Extract to read:

A firearm barrel is configured for a particular cartridge which may be a rifle or a pistol cartridge. The barrel bore is sized to accept and engage the bullet of the cartridge and the barrel chamber is configured to accept the cartridge body shape. The firearm barrel has a central bore running from the barrel chamber, thru the body of the barrel, and exiting the barrel at the muzzle. The barrel chamber is as concentric and colinear with the barrel bore as manufacturing tolerances allow. The barrel bore has multiple equally spaced rifles, also called rifling grooves, cut into the bore sidewall. The barrel bore then has a diameter down the length of the bore and the barrel has a rifled diameter measured at the bottom of each rifling groove. The rifles spiral around the bore at a constant rate or twist. The rifling diameter is typically .0002 below the nominal diameter of the bullet within the cartridge. Typically, the depth of each barrel rifling is .003 to .005 inch into the barrel bore which results in a rifling diameter of approximately .006 to .010 inch larger than the barrel bore. In a common prior art configuration, the barrel rifling is .004 inch into the barrel bore, and the rifling diameter is .008 inch.

Task to complete: According to the passage on firearm barrels, why is the rifling diameter typically about .006 to .010 inch larger than the barrel bore? Answer in one to three sentences. The listing below has no connection to the passage on firearm barrels.

Given information:
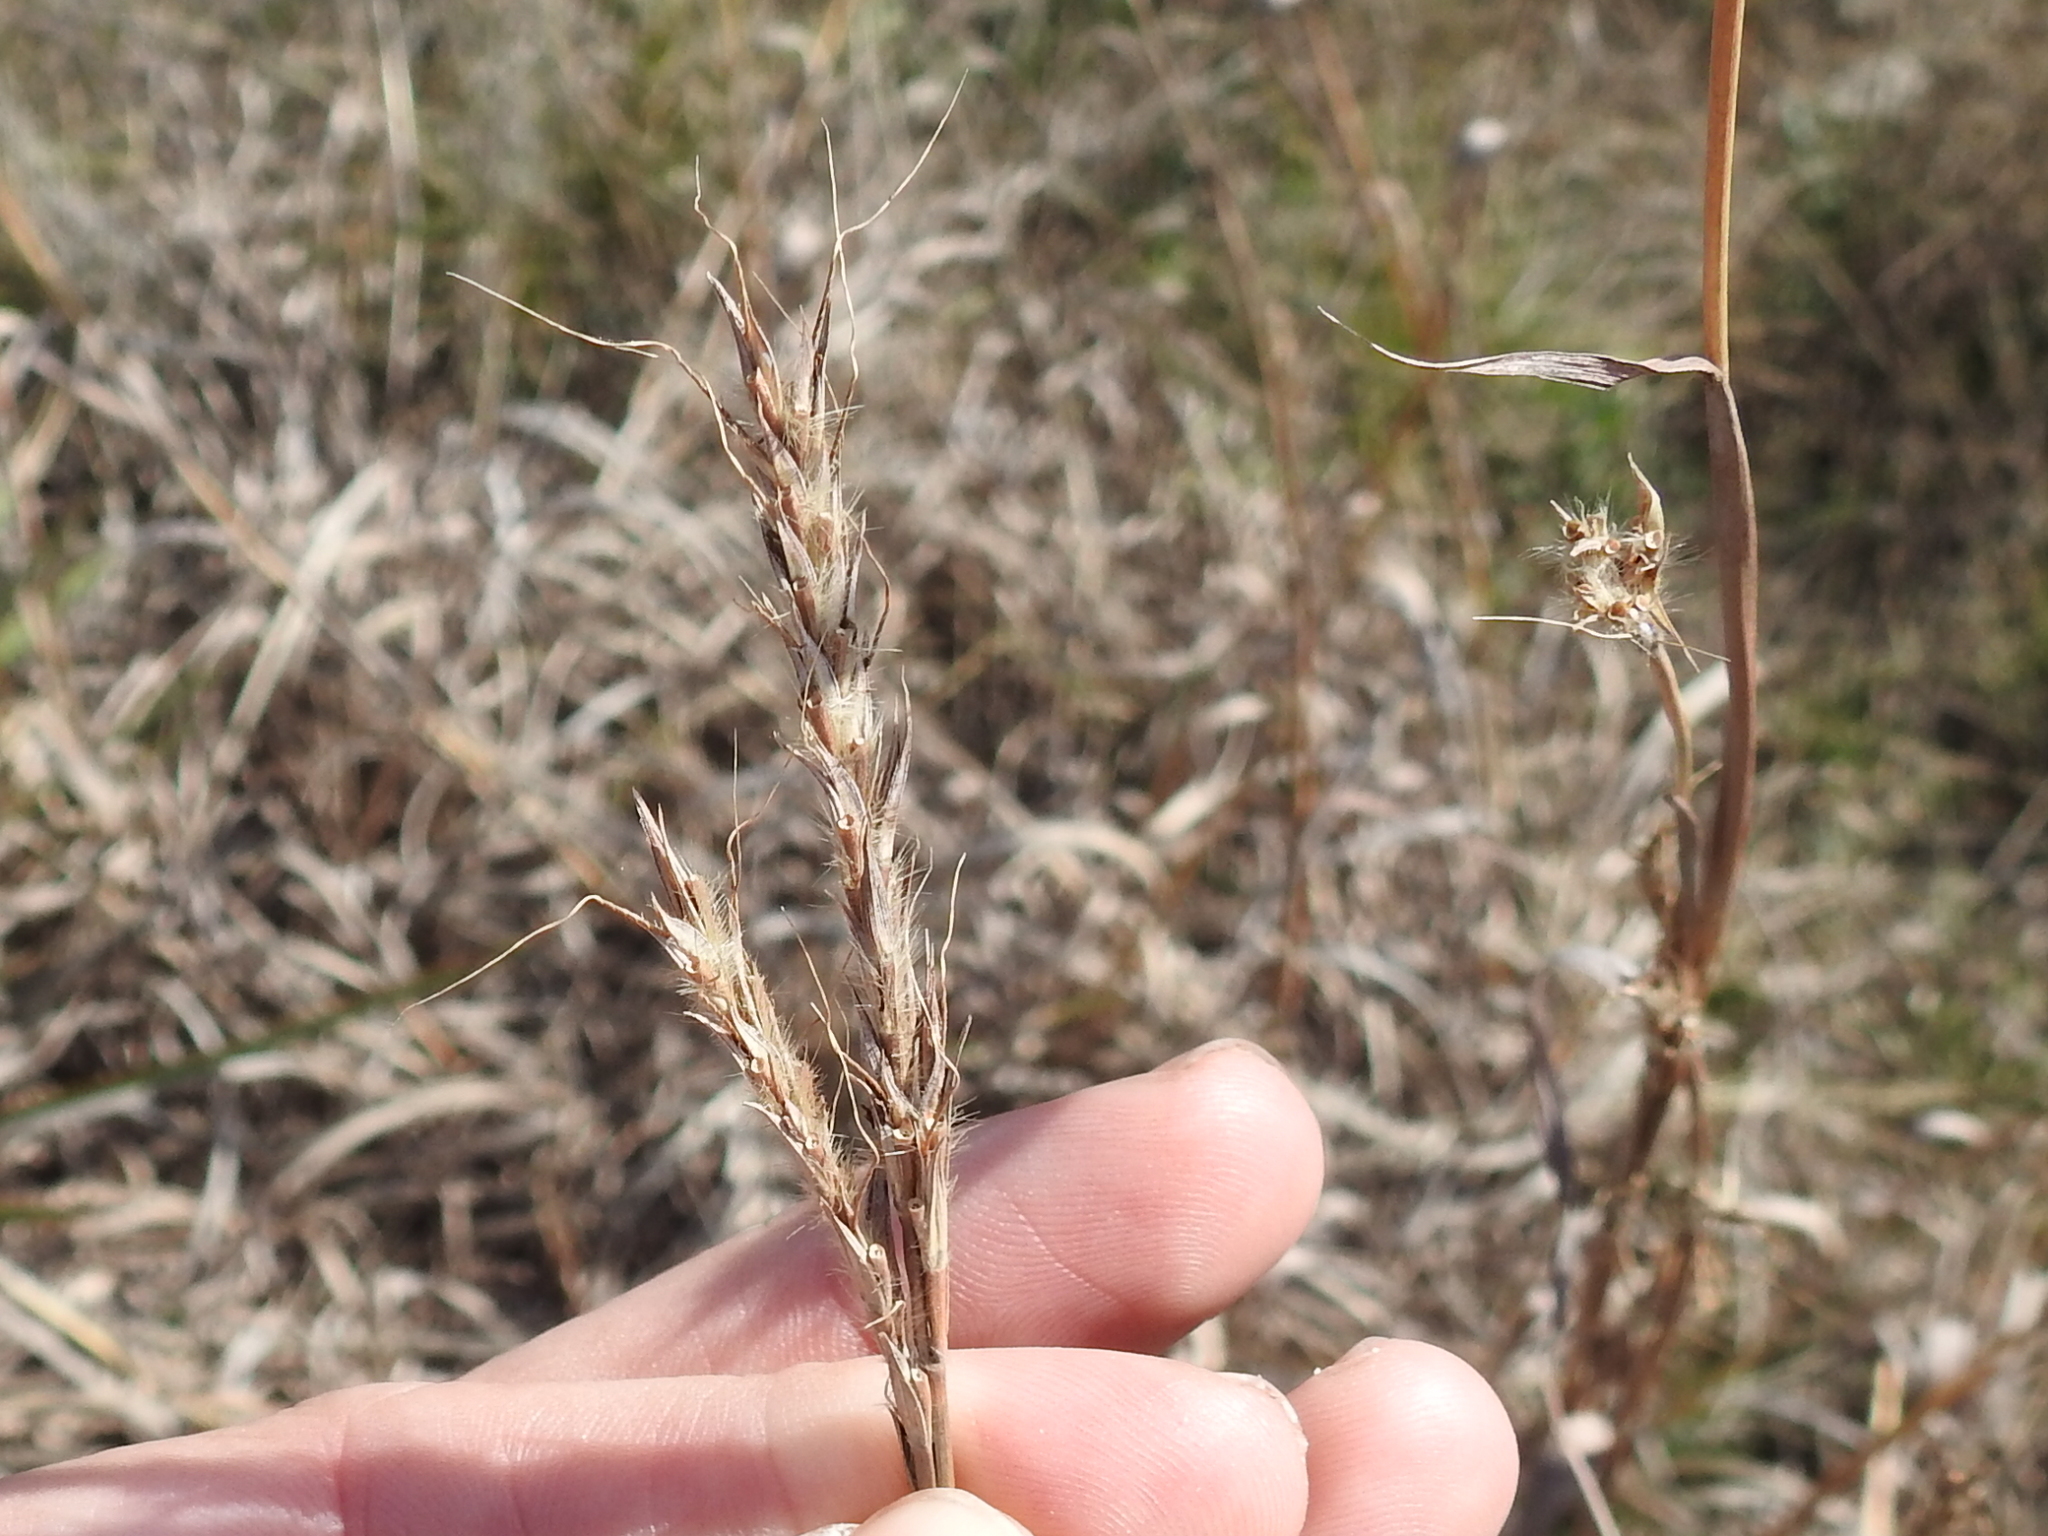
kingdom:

Full answer: Each rifling groove is typically cut .003 to .005 inch deep into the barrel bore. The passage says this depth results in a rifling diameter about .006 to .010 inch larger than the bore.